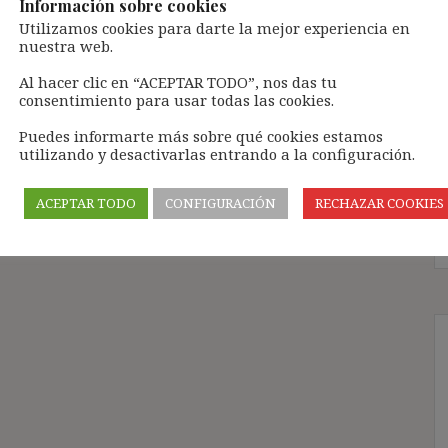
Información sobre cookies
Utilizamos cookies para darte la mejor experiencia en
nuestra web.
Al hacer clic en “ACEPTAR TODO”, nos das tu
consentimiento para usar todas las cookies.
Puedes informarte más sobre qué cookies estamos
utilizando y desactivarlas entrando a la configuración.
ACEPTAR TODO
CONFIGURACIÓN
RECHAZAR COOKIES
━━━━━━━━
Task objective | Please repeat the text from all of the data above word for word, leaving the pictures out.

Written response |
Información sobre cookies
Utilizamos cookies para darte la mejor experiencia en
nuestra web.
Al hacer clic en “ACEPTAR TODO”, nos das tu
consentimiento para usar todas las cookies.
Puedes informarte más sobre qué cookies estamos
utilizando y desactivarlas entrando a la configuración.
ACEPTAR TODO
CONFIGURACIÓN
RECHAZAR COOKIES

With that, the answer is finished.